Company directors will meet with several prominent UK pharmacy retailers next month to solidify initial deals, which will see flavored medications available in UK pharmacies by early next year.
The move is prompted by >Flavorx market research, indicating the demand in the UK for a solution to the issue of medical non-compliance due to foul taste or smell parallels that of the demand of the American consumer.
The product is already proving incredibly successful in the US, Canada and Australia, and is now available in half the total pharmacies in the US (over 35,000).
Using Canada as a benchmark, the company expects to capture 25% of the UK market within the first year, generating around $1 million (€850,000).
Flavorx initially plans to keep manufacturing within the US but hope to be in a position to start manufacturing in UK within the next 1-2 years.
Since humble beginnings 12 years ago, success of Flavorx has snowballed. It is one of the 500 fastest growing companies, and now flavours over 50 million prescriptions worldwide.
The company have captured a niche market and product demand is escalating, particularly in the US, where nearly 3 billion prescriptions are filled each year.
Flavorx has invented a methodology that makes medications more palatable by allowing pharmacists to safely turn any bitter or foul-tasting tablet, liquid or capsule, into a readily-accepted, flavored liquid, at minimal cost to the consumer.
At the patient's request, the pharmacist can add the appropriate Flavorx flavors to the medication prior to dispensing using simple instructions provided by the company.
Flavorx is the only company providing pharmaceutical flavors to pharmacists that are specifically for medicines, which are also FDA tested and approved, and is therefore poised for continued success.
"It would be very cost and time consuming for anyone to come into this market with a competitive product," said Kenny Kramm, Flavorx's president and CEO.
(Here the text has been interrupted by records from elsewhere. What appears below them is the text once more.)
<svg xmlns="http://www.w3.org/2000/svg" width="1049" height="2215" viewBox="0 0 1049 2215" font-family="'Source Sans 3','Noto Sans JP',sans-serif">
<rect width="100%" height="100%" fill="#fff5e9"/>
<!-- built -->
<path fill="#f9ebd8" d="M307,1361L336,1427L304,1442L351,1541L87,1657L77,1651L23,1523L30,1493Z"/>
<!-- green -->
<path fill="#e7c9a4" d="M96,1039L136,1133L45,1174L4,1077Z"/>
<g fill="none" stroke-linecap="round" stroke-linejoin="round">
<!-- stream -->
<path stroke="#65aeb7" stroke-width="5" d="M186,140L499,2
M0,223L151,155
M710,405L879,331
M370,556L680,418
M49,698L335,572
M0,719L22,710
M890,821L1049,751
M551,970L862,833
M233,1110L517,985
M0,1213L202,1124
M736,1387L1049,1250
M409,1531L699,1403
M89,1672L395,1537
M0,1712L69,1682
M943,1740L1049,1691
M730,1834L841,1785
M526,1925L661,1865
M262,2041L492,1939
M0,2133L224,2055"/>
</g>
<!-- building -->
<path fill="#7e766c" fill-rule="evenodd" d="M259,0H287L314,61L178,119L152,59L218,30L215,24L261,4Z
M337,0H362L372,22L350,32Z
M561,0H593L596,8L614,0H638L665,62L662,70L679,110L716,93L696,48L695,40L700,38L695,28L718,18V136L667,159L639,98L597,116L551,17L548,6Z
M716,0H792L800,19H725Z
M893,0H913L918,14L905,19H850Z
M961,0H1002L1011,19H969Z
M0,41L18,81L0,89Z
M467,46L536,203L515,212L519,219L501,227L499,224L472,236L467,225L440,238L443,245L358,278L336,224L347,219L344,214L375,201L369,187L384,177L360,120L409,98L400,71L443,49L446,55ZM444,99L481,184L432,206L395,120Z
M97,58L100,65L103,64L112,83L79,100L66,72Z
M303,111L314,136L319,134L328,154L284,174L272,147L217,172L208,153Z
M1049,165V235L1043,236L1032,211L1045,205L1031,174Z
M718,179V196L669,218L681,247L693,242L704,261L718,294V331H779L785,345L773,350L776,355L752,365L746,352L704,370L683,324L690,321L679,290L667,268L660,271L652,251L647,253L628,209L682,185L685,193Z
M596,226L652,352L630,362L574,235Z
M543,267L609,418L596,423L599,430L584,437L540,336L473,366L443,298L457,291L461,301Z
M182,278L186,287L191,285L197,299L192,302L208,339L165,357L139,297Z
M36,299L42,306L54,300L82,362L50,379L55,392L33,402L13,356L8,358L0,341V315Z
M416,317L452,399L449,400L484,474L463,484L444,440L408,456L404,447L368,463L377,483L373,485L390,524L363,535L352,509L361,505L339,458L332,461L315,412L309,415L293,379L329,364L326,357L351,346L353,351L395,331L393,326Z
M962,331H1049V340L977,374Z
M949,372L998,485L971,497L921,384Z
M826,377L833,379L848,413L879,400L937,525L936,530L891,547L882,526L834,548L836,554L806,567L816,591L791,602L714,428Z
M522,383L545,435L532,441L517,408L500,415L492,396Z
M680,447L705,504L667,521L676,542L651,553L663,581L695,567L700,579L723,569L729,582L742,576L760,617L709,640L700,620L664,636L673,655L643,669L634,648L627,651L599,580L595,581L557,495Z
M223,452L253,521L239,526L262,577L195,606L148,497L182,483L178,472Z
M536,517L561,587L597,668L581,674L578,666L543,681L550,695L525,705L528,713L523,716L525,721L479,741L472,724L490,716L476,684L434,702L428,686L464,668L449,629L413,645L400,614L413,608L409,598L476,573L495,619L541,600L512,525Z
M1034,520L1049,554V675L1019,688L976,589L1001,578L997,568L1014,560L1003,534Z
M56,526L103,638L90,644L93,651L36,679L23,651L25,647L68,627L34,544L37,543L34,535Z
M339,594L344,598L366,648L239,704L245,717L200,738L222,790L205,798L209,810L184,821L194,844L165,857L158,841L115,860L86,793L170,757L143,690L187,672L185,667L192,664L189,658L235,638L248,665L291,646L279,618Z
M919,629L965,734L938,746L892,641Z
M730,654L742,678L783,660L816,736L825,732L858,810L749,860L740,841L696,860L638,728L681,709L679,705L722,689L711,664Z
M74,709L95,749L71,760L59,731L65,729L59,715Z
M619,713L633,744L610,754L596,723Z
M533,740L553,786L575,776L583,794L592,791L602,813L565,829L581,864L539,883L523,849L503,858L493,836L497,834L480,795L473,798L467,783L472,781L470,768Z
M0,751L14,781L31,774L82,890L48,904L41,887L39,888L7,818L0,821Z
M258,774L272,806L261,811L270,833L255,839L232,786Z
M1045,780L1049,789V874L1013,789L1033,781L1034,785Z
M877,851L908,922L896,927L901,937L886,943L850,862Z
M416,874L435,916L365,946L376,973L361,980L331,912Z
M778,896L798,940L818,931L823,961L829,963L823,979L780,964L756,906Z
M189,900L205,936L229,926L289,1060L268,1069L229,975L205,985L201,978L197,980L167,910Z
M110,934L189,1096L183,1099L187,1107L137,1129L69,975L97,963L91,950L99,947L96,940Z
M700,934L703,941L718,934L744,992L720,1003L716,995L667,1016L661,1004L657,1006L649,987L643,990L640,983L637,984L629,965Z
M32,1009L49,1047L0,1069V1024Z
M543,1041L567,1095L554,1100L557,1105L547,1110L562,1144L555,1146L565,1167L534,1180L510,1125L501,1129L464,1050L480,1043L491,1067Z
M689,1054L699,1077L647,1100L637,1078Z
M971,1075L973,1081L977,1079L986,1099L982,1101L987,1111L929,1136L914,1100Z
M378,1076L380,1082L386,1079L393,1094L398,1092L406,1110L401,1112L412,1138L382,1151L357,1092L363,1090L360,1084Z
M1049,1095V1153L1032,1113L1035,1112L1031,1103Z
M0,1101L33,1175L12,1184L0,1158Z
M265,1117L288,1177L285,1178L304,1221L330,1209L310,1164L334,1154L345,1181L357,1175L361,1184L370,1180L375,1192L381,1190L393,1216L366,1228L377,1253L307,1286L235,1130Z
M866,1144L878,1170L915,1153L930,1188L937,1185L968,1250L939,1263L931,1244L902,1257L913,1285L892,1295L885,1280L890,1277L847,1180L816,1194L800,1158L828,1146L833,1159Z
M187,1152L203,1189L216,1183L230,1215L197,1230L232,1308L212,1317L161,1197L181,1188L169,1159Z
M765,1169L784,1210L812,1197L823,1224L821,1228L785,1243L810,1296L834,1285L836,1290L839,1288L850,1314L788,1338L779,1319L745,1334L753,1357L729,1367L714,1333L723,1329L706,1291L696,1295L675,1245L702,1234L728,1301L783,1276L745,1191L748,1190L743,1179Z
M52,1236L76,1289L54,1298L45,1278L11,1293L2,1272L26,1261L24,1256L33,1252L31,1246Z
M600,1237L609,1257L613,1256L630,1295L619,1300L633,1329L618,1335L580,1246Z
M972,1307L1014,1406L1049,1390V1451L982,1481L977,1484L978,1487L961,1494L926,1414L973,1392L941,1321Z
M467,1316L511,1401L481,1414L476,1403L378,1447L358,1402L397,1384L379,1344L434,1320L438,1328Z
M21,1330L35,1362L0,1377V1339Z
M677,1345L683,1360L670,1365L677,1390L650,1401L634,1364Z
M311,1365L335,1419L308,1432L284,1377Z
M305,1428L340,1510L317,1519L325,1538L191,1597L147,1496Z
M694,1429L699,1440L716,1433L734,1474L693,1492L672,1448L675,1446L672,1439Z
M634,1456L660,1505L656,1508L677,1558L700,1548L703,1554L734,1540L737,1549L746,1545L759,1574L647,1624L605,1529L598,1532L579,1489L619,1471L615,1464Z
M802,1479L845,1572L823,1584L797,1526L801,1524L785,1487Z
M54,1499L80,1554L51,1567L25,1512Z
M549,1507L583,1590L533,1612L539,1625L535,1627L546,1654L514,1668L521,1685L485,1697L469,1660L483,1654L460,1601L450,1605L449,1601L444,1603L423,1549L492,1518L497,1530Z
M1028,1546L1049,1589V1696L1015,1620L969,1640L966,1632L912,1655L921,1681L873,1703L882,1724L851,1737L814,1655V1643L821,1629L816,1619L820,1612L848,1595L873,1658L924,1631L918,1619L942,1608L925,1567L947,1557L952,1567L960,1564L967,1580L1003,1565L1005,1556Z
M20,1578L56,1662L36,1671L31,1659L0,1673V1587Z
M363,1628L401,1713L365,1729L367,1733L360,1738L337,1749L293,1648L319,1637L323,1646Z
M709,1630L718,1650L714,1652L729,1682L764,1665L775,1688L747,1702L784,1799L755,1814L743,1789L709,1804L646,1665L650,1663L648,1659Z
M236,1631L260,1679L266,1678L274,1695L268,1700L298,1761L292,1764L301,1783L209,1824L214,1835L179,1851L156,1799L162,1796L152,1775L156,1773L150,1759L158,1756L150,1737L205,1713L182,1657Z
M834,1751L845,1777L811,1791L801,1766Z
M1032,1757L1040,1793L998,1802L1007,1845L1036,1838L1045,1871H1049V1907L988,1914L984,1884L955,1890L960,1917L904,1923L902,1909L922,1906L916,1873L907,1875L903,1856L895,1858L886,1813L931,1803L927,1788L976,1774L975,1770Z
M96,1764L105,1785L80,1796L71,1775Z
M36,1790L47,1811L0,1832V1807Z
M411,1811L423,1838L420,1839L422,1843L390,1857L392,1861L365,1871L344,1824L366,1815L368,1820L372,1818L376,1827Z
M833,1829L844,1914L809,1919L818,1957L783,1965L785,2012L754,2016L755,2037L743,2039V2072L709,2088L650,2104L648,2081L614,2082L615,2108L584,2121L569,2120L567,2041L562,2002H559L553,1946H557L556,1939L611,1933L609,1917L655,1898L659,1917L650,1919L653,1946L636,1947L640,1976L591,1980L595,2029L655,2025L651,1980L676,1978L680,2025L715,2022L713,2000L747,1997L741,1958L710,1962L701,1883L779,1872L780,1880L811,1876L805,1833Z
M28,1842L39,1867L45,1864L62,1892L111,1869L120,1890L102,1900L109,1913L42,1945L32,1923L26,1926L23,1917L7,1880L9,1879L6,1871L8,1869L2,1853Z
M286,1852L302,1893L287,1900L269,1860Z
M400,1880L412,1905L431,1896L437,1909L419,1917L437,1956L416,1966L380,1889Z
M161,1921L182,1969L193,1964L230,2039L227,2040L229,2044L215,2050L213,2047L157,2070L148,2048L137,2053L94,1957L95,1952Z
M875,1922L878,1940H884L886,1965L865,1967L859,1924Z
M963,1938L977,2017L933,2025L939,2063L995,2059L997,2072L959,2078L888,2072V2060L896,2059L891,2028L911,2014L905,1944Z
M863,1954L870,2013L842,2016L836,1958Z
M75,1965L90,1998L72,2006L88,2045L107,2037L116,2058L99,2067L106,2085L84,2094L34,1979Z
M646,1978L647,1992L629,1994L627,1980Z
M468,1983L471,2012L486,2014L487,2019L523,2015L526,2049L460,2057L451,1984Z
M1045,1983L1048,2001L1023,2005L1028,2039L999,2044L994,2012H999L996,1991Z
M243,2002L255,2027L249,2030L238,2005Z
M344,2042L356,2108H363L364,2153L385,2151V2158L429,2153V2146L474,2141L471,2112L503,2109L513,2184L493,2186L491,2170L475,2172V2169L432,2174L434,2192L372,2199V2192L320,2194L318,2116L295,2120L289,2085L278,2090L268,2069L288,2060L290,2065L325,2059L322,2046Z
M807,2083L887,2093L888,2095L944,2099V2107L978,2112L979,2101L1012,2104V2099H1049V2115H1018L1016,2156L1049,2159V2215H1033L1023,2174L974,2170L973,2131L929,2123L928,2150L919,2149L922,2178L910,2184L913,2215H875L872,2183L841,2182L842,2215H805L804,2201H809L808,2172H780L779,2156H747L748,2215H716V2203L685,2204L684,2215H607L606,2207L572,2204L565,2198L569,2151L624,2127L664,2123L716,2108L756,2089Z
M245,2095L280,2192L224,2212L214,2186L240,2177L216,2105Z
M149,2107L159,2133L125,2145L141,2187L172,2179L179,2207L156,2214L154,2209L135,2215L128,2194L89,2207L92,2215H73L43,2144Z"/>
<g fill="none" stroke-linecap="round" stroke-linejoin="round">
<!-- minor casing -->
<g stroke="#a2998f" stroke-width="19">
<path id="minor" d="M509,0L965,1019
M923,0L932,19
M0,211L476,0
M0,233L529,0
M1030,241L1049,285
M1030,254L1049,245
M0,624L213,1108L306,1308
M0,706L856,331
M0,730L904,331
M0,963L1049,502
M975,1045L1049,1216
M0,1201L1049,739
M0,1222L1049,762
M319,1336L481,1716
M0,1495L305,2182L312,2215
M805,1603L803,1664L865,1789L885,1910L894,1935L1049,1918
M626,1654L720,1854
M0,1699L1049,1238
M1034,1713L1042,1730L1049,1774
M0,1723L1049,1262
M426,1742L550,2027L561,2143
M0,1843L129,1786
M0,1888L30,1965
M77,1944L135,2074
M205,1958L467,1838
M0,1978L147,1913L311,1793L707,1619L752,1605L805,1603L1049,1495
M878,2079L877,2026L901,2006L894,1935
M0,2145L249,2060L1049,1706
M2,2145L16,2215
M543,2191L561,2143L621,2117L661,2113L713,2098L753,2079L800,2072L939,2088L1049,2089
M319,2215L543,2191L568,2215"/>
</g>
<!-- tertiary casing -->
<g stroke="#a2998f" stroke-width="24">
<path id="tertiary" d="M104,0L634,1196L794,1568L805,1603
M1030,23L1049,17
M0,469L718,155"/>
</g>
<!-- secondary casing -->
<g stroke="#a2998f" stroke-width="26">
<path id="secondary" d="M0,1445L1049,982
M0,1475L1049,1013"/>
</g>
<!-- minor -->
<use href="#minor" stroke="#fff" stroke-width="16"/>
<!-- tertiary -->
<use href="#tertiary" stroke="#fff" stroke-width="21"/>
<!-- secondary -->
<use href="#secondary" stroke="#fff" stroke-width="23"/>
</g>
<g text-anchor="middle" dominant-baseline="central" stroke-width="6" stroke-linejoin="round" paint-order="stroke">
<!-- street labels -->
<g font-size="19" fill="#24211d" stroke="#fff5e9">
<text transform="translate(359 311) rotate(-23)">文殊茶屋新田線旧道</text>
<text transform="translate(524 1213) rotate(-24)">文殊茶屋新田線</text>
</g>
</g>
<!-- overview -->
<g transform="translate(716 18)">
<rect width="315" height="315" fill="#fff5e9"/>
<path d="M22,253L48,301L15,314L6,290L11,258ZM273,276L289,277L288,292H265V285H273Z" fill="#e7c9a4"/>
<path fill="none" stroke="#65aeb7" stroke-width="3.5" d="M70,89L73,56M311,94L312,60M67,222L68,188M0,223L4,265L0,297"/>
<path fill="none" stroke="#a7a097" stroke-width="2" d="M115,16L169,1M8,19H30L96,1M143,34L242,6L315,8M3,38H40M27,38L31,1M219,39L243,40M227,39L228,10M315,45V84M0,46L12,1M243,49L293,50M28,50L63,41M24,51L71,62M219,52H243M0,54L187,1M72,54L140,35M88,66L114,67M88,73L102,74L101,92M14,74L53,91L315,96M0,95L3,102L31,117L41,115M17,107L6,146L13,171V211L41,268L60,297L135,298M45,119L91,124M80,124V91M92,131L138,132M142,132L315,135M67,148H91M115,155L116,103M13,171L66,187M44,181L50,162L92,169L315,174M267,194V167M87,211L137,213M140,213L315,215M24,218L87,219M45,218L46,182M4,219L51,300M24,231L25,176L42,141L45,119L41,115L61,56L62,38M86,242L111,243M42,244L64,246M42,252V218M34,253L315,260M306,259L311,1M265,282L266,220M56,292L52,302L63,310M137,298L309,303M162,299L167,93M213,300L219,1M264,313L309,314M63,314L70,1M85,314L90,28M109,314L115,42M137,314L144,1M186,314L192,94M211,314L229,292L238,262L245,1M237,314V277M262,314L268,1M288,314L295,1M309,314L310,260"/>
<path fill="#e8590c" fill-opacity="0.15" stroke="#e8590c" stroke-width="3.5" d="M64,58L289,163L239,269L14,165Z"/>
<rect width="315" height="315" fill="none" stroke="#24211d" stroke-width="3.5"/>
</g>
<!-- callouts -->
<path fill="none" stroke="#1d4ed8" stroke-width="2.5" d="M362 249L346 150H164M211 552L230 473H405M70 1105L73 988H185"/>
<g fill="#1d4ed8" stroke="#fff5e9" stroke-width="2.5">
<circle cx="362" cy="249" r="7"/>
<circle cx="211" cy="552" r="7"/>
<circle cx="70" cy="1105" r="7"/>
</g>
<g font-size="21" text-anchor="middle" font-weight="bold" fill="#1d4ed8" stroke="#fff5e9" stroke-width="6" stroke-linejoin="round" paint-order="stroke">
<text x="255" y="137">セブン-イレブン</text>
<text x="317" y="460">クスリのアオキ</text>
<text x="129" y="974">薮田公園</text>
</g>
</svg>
The success of the product hinges around the fact that it fills a world-wide gap in the market, as the problem of foul-tasting medication and resultant poor medication compliance are global issues, which have until now been poorly addressed.
In particular, this is a problem that many parents face when trying to get children to take medication.
According to Kramm, "Some might think that the taste or smell of a medication is just a novelty. However, a medication, no matter how good it is, has no intrinsic value if a patient can't ingest it. Taste and smell are your two main culprits."
Recent studies confirm this, showing that one third of US adults who have been prescribed drugs to take regularly, report that they are often or very often noncompliant with their treatment. 19 per cent of these stated it was because of unpleasant tasting medicine.
"As a result, a problem is that many people have had to attempt to mask bad flavoured medication themselves, by mixing it with certain more appealing ingredients, but this can be a dangerous practice," said Kramm.
"Many medicines have active ingredients that are highly reactive and sensitive to food and drink, which can not only negatively impact medication absorption and efficacy but can also cause dangerous side effects or other problems," he said.
Medicines flavoured by Flavorx, however, are shown to not only ease stress but also reduce the length of illness by increasing compliance, according to yet-to-be published clinical paediatric studies from Robert Wood Johnson Hospital, New Jersey, sponsored by Flavorx.
Flavorx flavors are sugar-free, non-allergenic, dye-free, alcohol-free, sodium free, very concentrated so only a small quantity of the inert drops need to be added to even a large bottle of medicine and therefore side effects are non existent, the company said.
Seeing the product's potential for children, Flavorx has been working in conjunction with a non-profit organization in Thailand, Dominican Republic and parts of Africa to provide its flavour technology free of charge to impoverished children, particularly those with HIV, to help medication compliance.
Due to the success of the program, the company has been asked to make the product commercially available in Thailand and is now preparing to put the product through the Thai regulatory approval to facilitate this.